Acclaimed Alzheimer's clinician-researcher to head Methodist Neurological Institute Alzheimer's Disease CenterHouston, TX - 3/23/2010
Gustavo C. Román, M.D., an internationally recognized expert in vascular dementia, joins the Methodist Neurological Institute (NI) to continue the quest to find a cure for Alzheimer’s, a disease diagnosed in the United States every 72 seconds.
Román will hold a distinguished endowed chair and lead the Methodist Alzheimer’s Disease Center. He will develop a multi-disciplinary team to treat patients using cutting-edge therapies, and to advance a translational research program on memory disorders and the relationship between brain circulation and dementia.
"Methodist has a long history of excellence in treating patients with neurological disorders and diseases. As a full-time faculty member and clinician-researcher, Dr. Román will add to our standing as a national leader in the neurosciences. More importantly, his leadership, expertise in treating patients and ability to connect with caregivers will help address one of the most challenging public health problems of our time," said Ron G. Girotto, president and CEO, The Methodist Hospital System.
Román’s current NIH-funded research focuses on post-stroke dementia in Mexico and cognitive function in lacunar strokes, or strokes caused by the blockage of a small branch of a larger blood vessel in the brain. Over the past decade, Alzheimer’s research has focused on molecular and cellular mechanisms that help transport amyloid beta (Ab) between blood and brain. Amyloid beta is a rogue protein that forms plaques in the brain and is considered to be a possible cause of Alzheimer’s. Román’s research concentrates on the reason why people with Alzheimer’s disease have less blood flow to the brain, and possible ways to improve brain circulation.
"Gustavo is vastly experienced in all aspects of dementia. His knowledge of neuroepidemiology, cognitive neurology, vascular dementia and tropical neurology - mostly infectious and nutritional neurologic disorders found in developing countries — will bring a fresh approach to our efforts to eradicate this disease," said Dr. Stanley H. Appel, Methodist’s chairman of neurology and co-director of the Methodist NI.
Román was previously professor of neurology at the University of Texas Health Science Center’s School of Medicine in San Antonio, where he founded the UT Medicine Memory Disorders Clinic. Prior to UTHSC, he served as chief of the neuroepidemiology branch at the National Institutes of Health, where he led a team in producing the currently used diagnostic criteria for research studies in vascular dementia.
"The mere mention of the word ‘Alzheimer’s’ can be even more devastating to hear than the word ‘cancer’ for many in America," said Román. "My goal as the leader of Methodist’s Alzheimer’s Center is to improve existing treatments and ultimately find a cure for this devastating disease, which currently affects about 20 percent of the elderly population in the greater Houston area."
His accomplishments have earned him numerous awards, including the Commendation Medal of the United States Department of Health and Human Services.

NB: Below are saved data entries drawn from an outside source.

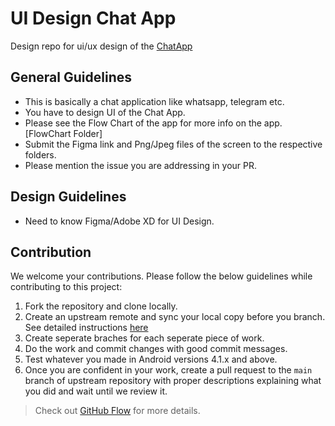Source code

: # UI Design Chat App
Design repo for ui/ux design of the [ChatApp](https://github.com/GeekHaven/ChatApp)

## General Guidelines
- This is basically a chat application like whatsapp, telegram etc.
- You have to design UI of the Chat App.
- Please see the Flow Chart of the app for more info on the app. [FlowChart Folder]
- Submit the Figma link and Png/Jpeg files of the screen to the respective folders.
- Please mention the issue you are addressing in your PR.

## Design Guidelines
- Need to know Figma/Adobe XD for UI Design.

## Contribution

We welcome your contributions. Please follow the below guidelines while contributing to this project:

1. Fork the repository and clone locally.
2. Create an upstream remote and sync your local copy before you branch. See detailed instructions [here](https://help.github.com/articles/syncing-a-fork)
3. Create seperate braches for each seperate piece of work.
4. Do the work and commit changes with good commit messages.
5. Test whatever you made in Android versions 4.1.x and above.
6. Once you are confident in your work, create a pull request to the `main` branch of upstream repository with proper descriptions explaining what you did and wait until we review it.

> Check out [GitHub Flow](https://guides.github.com/introduction/flow/) for more details.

Román is a Fellow of the American Neurological Association, American Academy of Neurology (AAN), American College of Physicians, Royal Society of Medicine (London), Royal Society of Tropical Medicine (London), and the Colombian Academy of Medicine. He has participated in the International Affairs committee of the AAN and is chair of the neuroepidemiology section.
He served as advisor to the FDA and is a current reviewer for the Aging Systems and Geriatrics Study Section, and for the Fogarty International Center of the NIH. Román is Elected Trustee and member of the Board of Directors of the World Federation of Neurology. He is associate editor of the Journal of the Neurological Sciences, and until recently, Editor-in-Chief of the journal Neuroepidemiology.
Román is fluent in Spanish, English and French, and has published more than 300 journal articles and books. He is a medical graduate from the National University of Colombia with training in neurology at the Salpêtrière Hospital, University of Paris, France, and at the University of Vermont.
More than five million Americans live with Alzheimer’s disease and that number is poised to skyrocket, with 16 million people projected to develop the mind-destroying illness by 2050. Of the estimated 600,000 to 700,000 Texans presently affected by memory disorders, more than half are afflicted with Alzheimer’s disease.